Saudi Arabia Proposes Ridiculous 105-Mile Long City With No Roads
A significant chunk of our towns and cities are made of roads. By and large, big settlements are congested and polluted, with these issues only set to get worse amid growing populations across the world.
Saudi Arabia reckons it has a solution - bin all the roads and cars, and build a city in one line. A 106-mile line. Wait, what?
The proposal is for a ‘linear city’, an urban planning idea which goes back over 100 years. One was even built - Spain’s Ciudad Lineal. It was on a much smaller scale, though, and was eventually swallowed up by Madrid’s expanding metropolitan area.
Mohammed bin Salman bin Abdulaziz Al Saud, Saudi Arabia’s Crown Prince, has announced plans for something more ambitious/ridiculous called ‘The Line’. This extensive development will supposedly be built in the northwest chunk of the country designated the ‘Neom’ business area.
Along the ‘spine’ would be a series of ‘city modules’ which would put most of the residents’ needs, for instance, schools, medical services, leisure facilities and green space, within five minute’s walk. Should the need arise to leave your ‘module’, you’d hop on a rapid transit system capable of reaching one end of The Line to the other in 20 minutes.
Yep, all of this seems to hinge on a hyperloop, a fanciful idea that’s arguably just as dubious as The Line. It’s an interesting concept involving a sealed tube that gives a near-vacuum, enabling a maglev train to bomb down it without having to worry about air resistance.
Small hyperloop test sections have been built, but there are questions over costs, safety and technical feasibility that are yet to be answered. The Line’s proposed hyperloop would be a complicated one too, with conventionally-propelled metro and freight lines running alongside. Oh, and just above that, there would be an “invisible layer of infrastructure” hidden under the city’s surface. That’s a lot of digging.
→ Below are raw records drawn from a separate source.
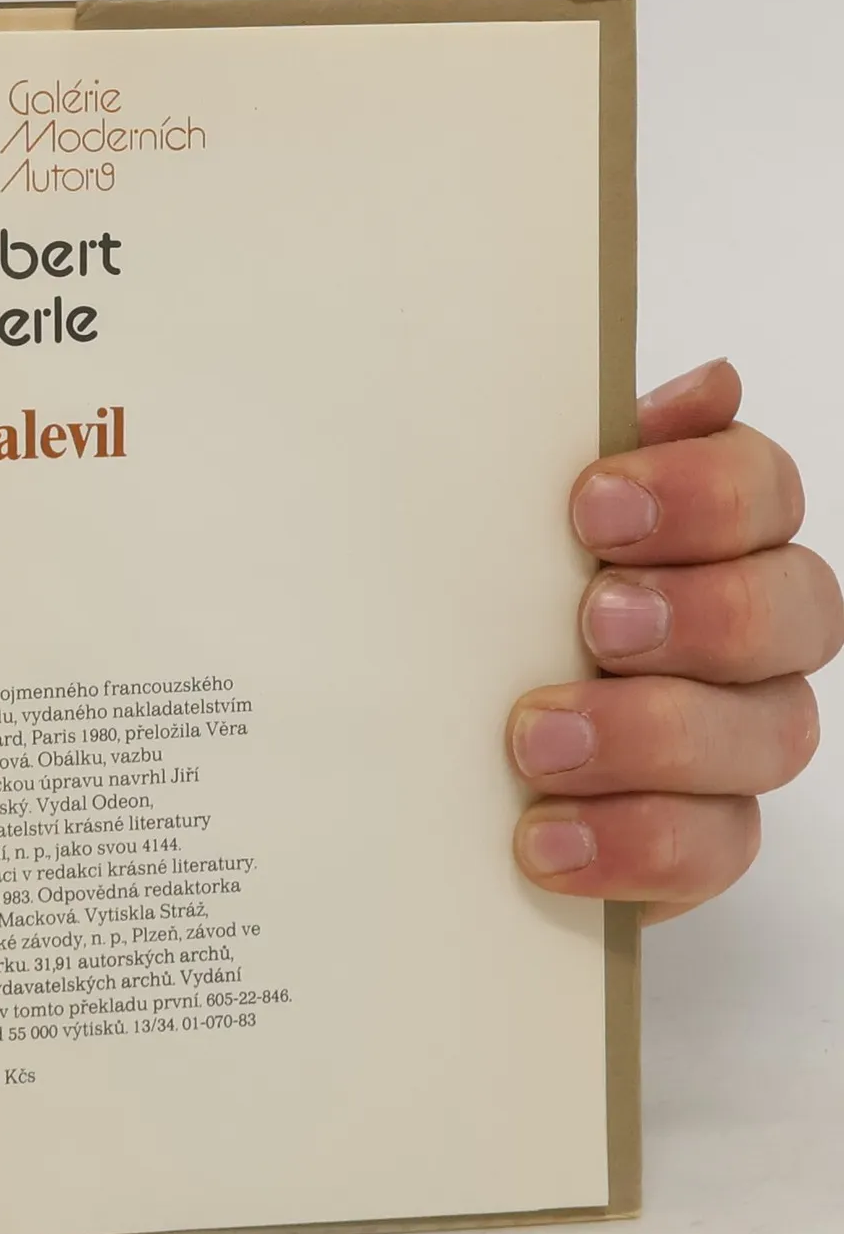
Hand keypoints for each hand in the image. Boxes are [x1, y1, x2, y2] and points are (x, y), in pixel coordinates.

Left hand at [509, 359, 841, 921]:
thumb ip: (563, 461)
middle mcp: (746, 636)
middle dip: (700, 612)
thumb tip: (704, 386)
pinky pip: (711, 847)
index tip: (591, 505)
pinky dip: (630, 843)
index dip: (702, 491)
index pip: (759, 490)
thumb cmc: (480, 628)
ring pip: (766, 735)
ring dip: (654, 734)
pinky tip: (542, 838)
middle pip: (795, 610)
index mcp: (704, 542)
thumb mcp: (488, 541)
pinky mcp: (698, 841)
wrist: (438, 778)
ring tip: (536, 741)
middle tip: (595, 621)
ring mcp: (733, 743)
The benefits of building everything in one long line don’t seem to have been clarified, either. As pointed out by Popular Mechanics and other publications, arranging the city in a big circle would cut the maximum journey time in half. It’d still be a flawed idea, of course.
The whole smells even more of vapourware than the average start-up supercar company, despite the insistence that construction is beginning imminently. It’s hard not to see The Line as anything other than an attempt for Saudi Arabia to improve its image by distracting from the country’s issues surrounding human rights and corruption.
That said, The Neom development already has image problems of its own (aside from some of its laughably far-fetched details which include an artificial moon), with an estimated 20,000 members of the Huwaitat tribe facing eviction to make way for the crown prince’s $500 billion plans.